_DIRECTIONS_. In your copy of the listing below, reproduce each word exactly and include no pictures.

• • • • •

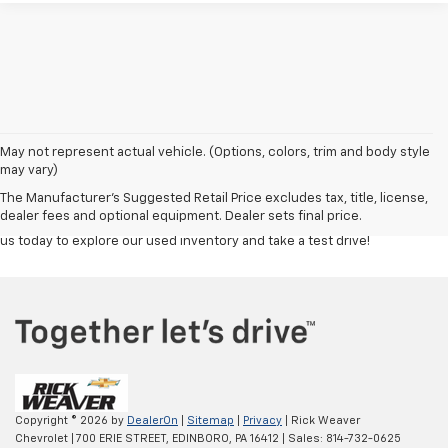
Discover a great selection of reliable used cars, trucks, and SUVs at
Rick
May not represent actual vehicle. (Options, colors, trim and body style
Weaver Chevrolet
. Each vehicle is carefully inspected to ensure top
may vary)
quality and performance, giving you confidence in your purchase.
The Manufacturer's Suggested Retail Price excludes tax, title, license,
Whether you're looking for a budget-friendly commuter or a powerful
dealer fees and optional equipment. Dealer sets final price.
truck, our team is here to help you find the right fit at the right price. Visit
us today to explore our used inventory and take a test drive!
Copyright © 2026
by
DealerOn
|
Sitemap
|
Privacy
| Rick Weaver
Chevrolet
|
700 ERIE STREET,
EDINBORO,
PA
16412
| Sales:
814-732-0625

• • • • •

_RESULT OF THIS TASK_.
Discover a great selection of reliable used cars, trucks, and SUVs at
Rick
May not represent actual vehicle. (Options, colors, trim and body style
Weaver Chevrolet
. Each vehicle is carefully inspected to ensure top
may vary)
quality and performance, giving you confidence in your purchase.
The Manufacturer's Suggested Retail Price excludes tax, title, license,
Whether you're looking for a budget-friendly commuter or a powerful
dealer fees and optional equipment. Dealer sets final price.
truck, our team is here to help you find the right fit at the right price. Visit
us today to explore our used inventory and take a test drive!
Copyright © 2026
by
DealerOn
|
Sitemap
|
Privacy
| Rick Weaver
Chevrolet
|
700 ERIE STREET,
EDINBORO,
PA
16412
| Sales:
814-732-0625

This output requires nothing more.